In 0.3.2 I removed public modifier of the class as it's buggy and incomplete. I'll rewrite it in 0.3.3 and need to test against multiple nodes(same cluster or not).

As I made a point in my previous comment in this issue, AbstractClient tries very hard to make organized uses of underlying connection with an RW lock, but it seems flawed (?). While a request is about to be sent, the underlying connection might still be closed abruptly by another thread invoking connect to another node. So a client seems designed thread-safe, but in an important case of sharing it around and connecting to different nodes, it actually is not.

Very true. To be honest, I'm still struggling with whether a client should be able to connect to different nodes.

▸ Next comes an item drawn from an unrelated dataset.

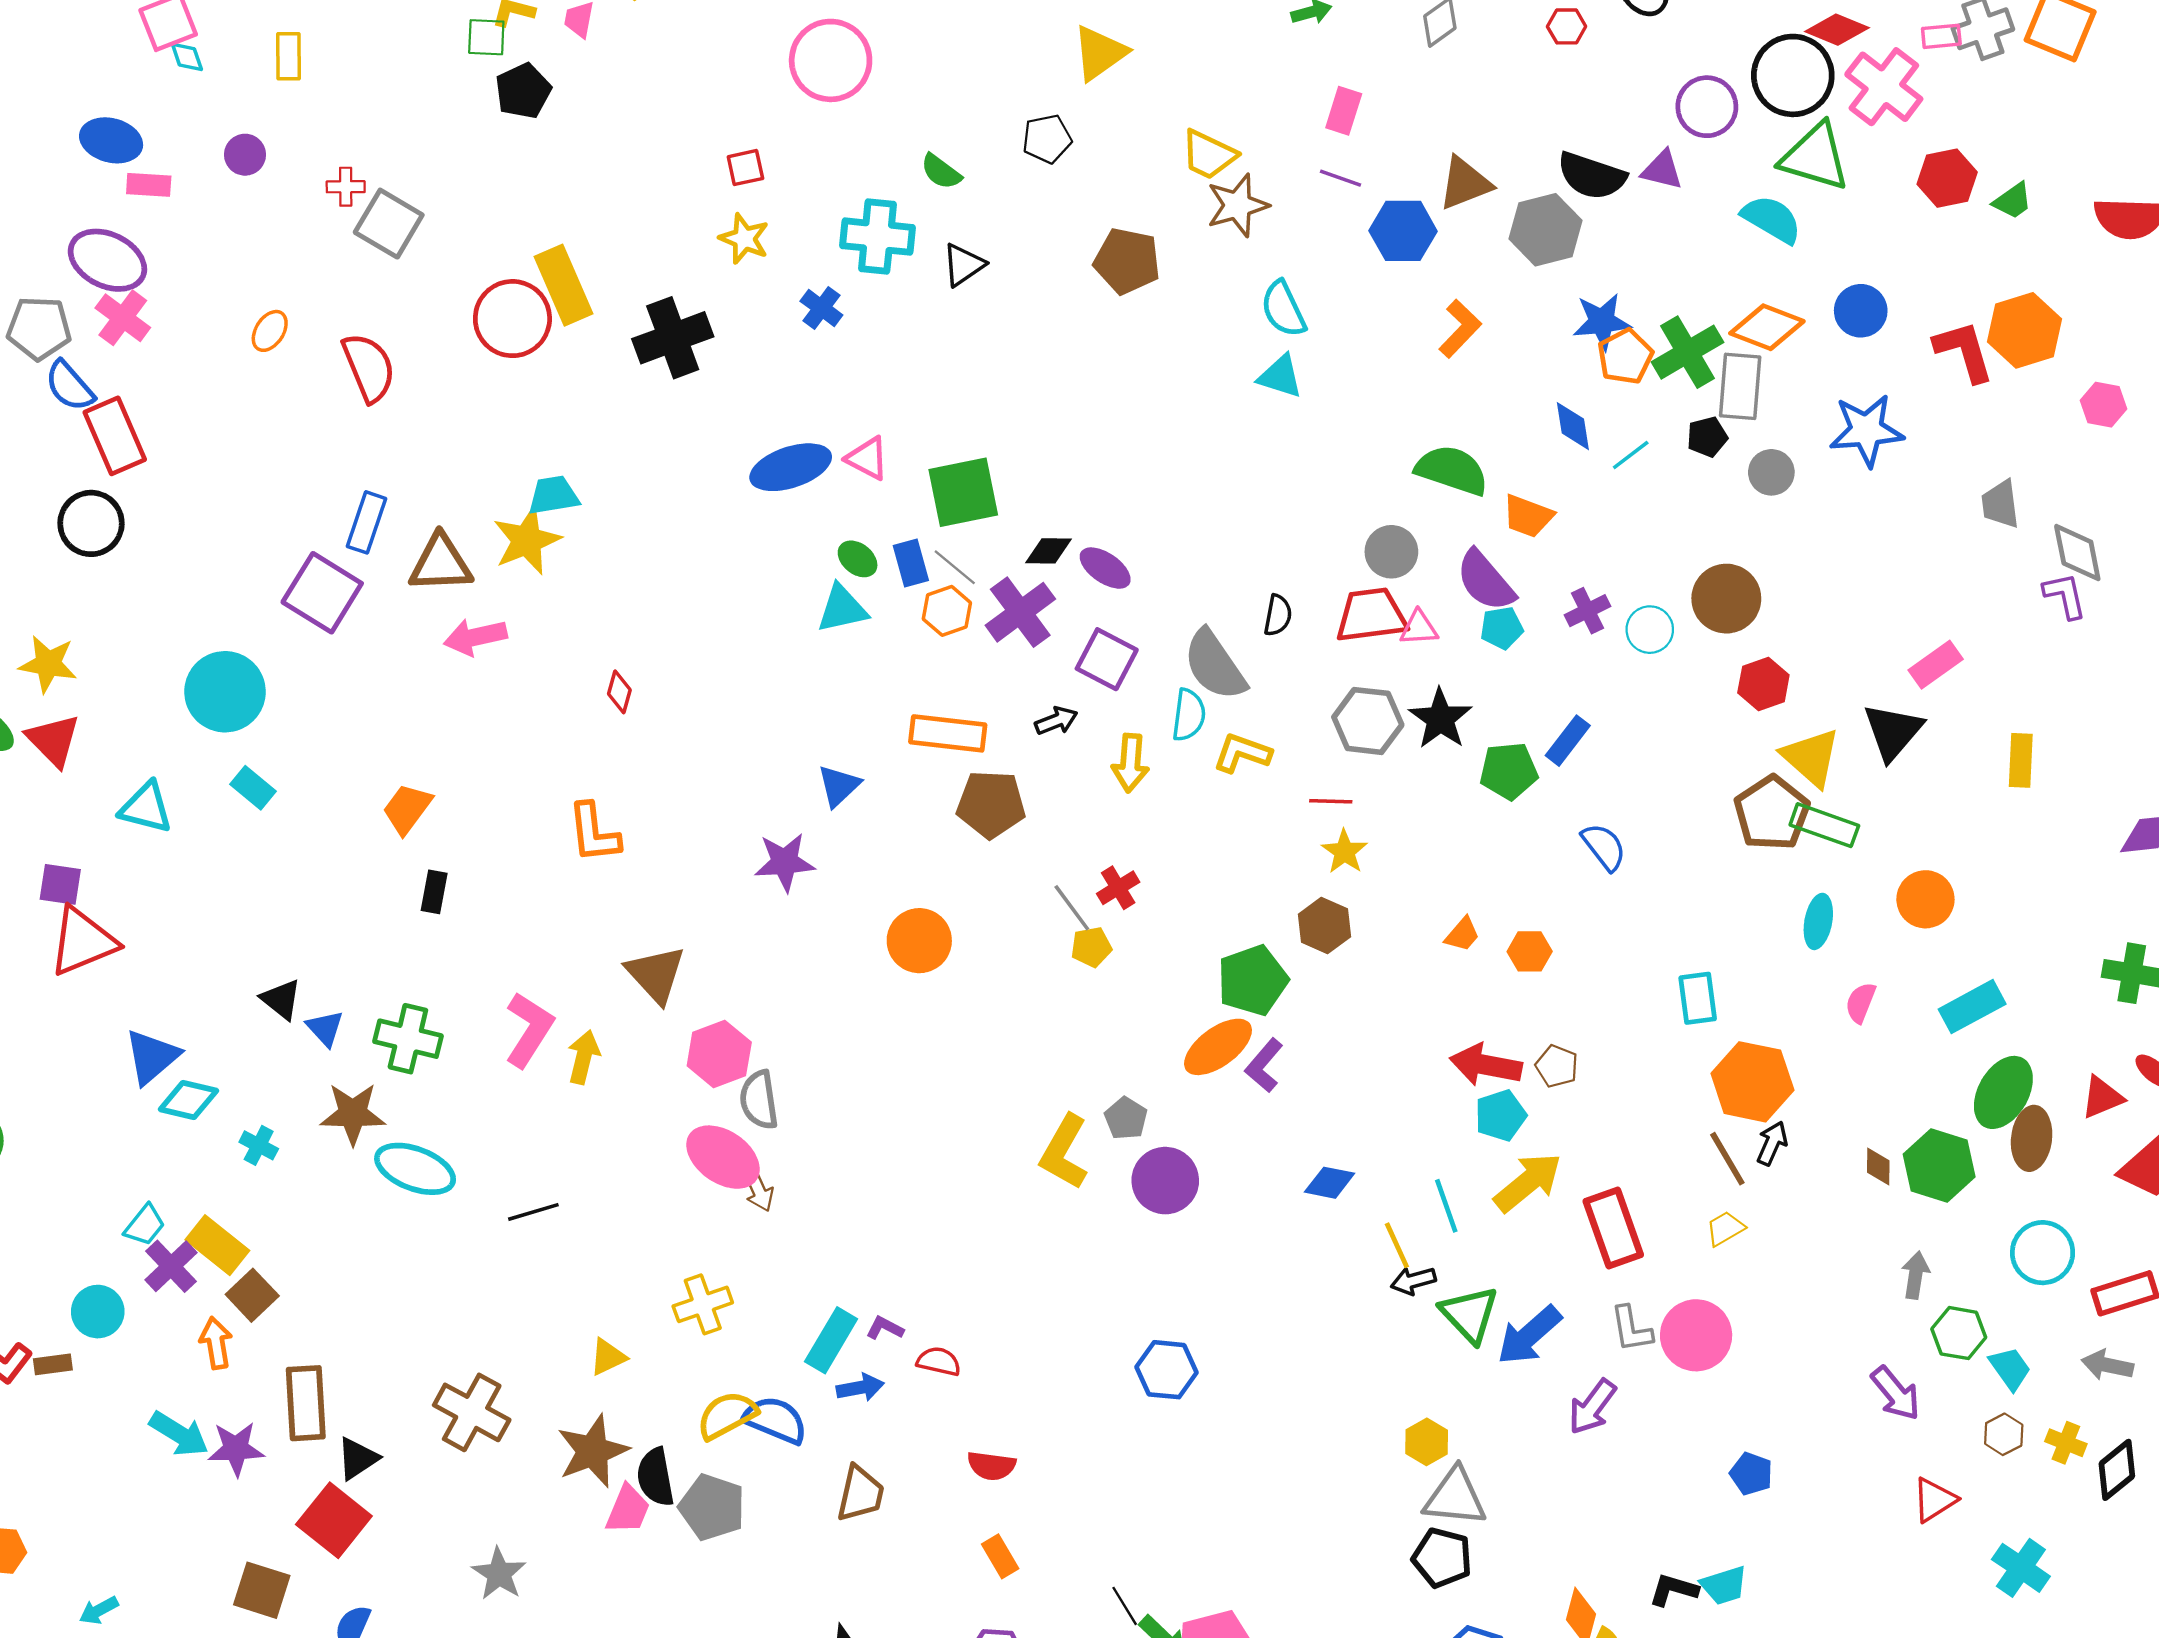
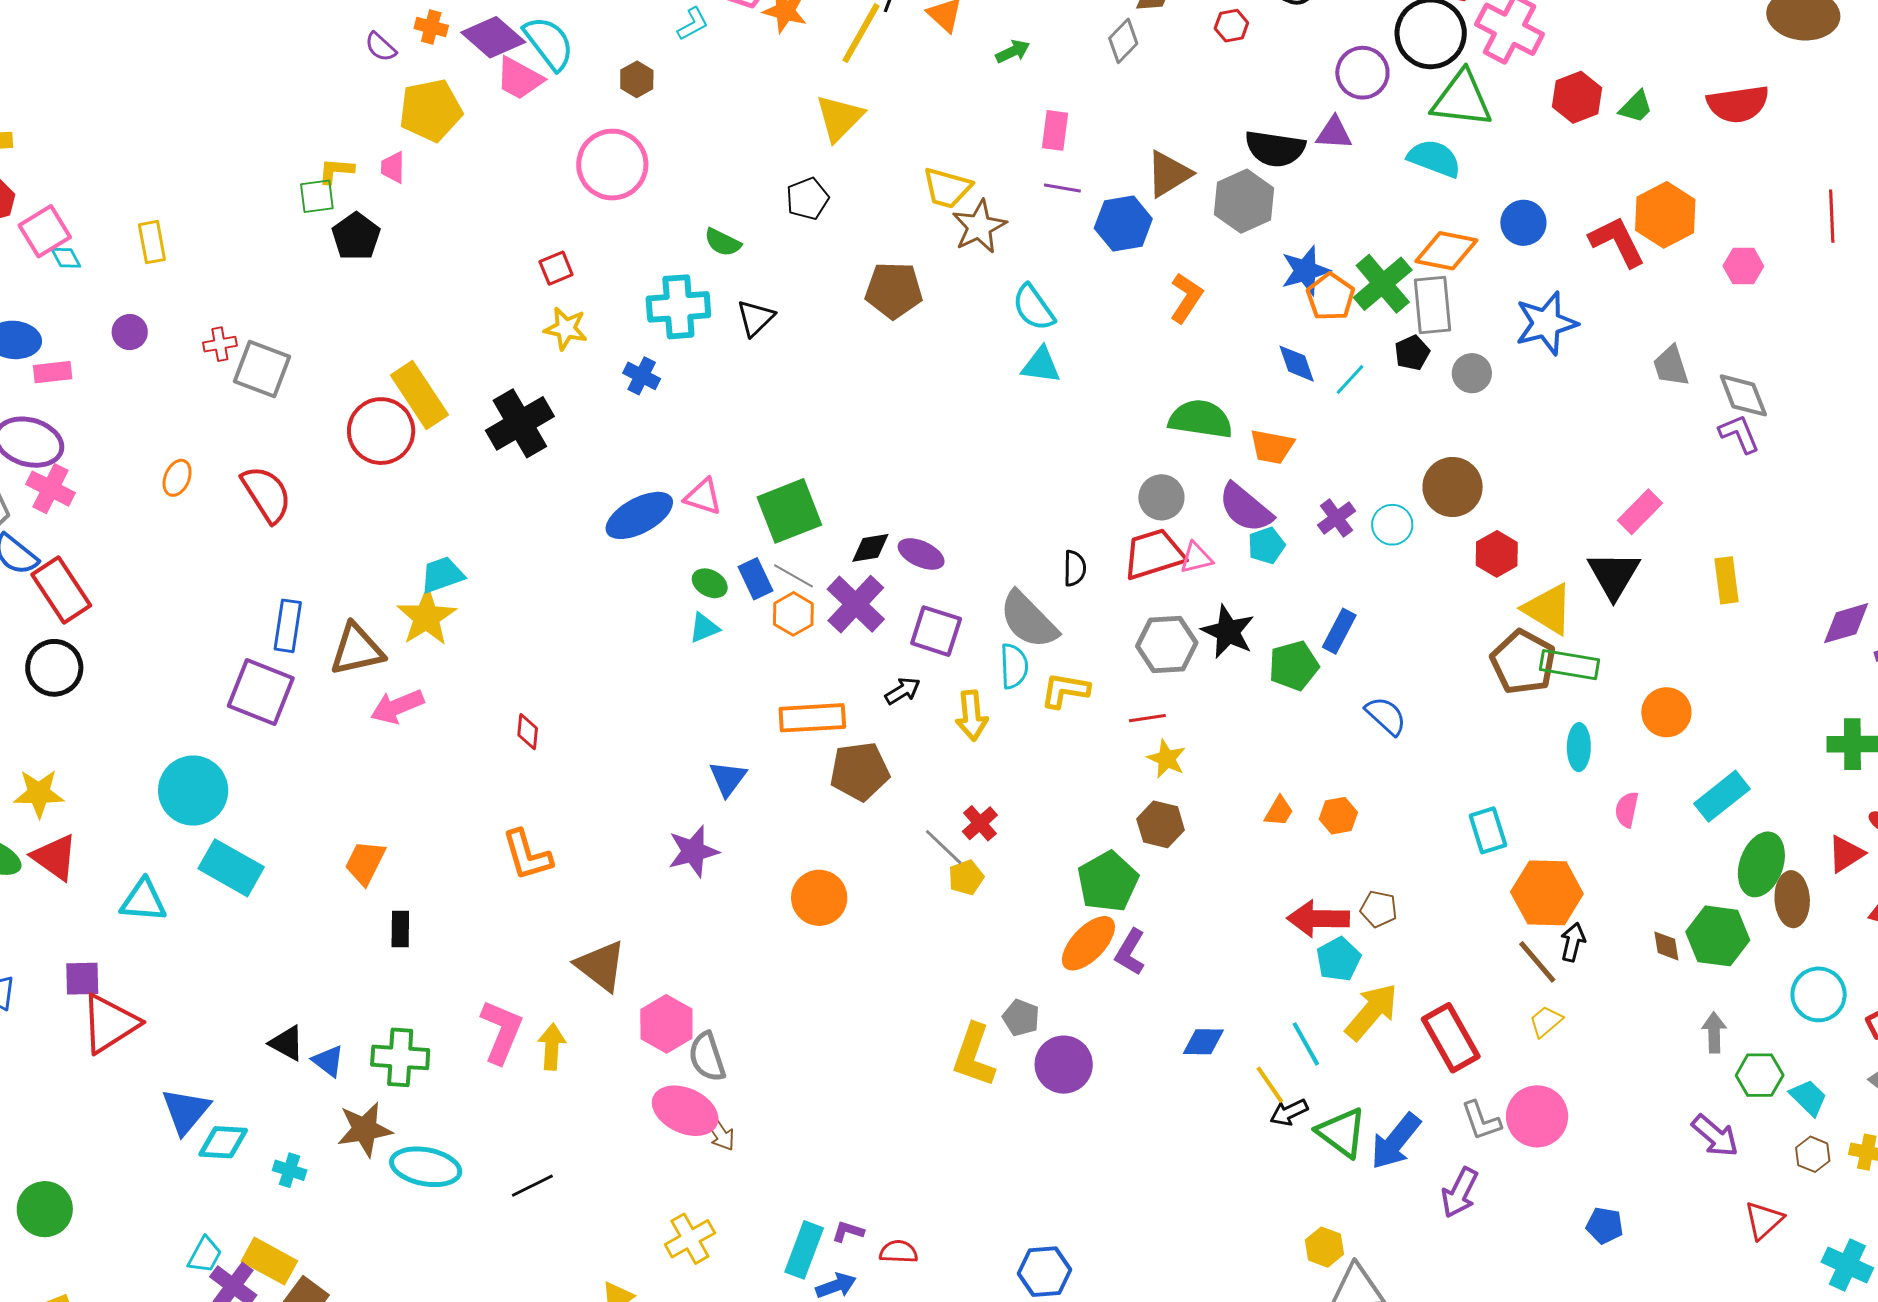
cyan triangle: (842, 609) -> (704, 628), size x0.7
cyan rectangle: (253, 788) -> (231, 868), size x1.6
blue hexagon: (1167, 1370) -> (1045, 1272), moved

In a cluster environment, each time you call client.execute, it may pick a different node for execution, some times for load balancing, some times for fail-over, regardless if you're using the exact same request object.

I'm not sure if we really need to reuse the same client instance when connecting to a different node. To me, it's more natural to have request objects hold their connection. In that case, it might be a bit weird to call it a request. Maybe better named "connection". But I might be missing some important points here.

The simpler the better. Let me see what I can do in 0.3.3 - maybe support both scenarios?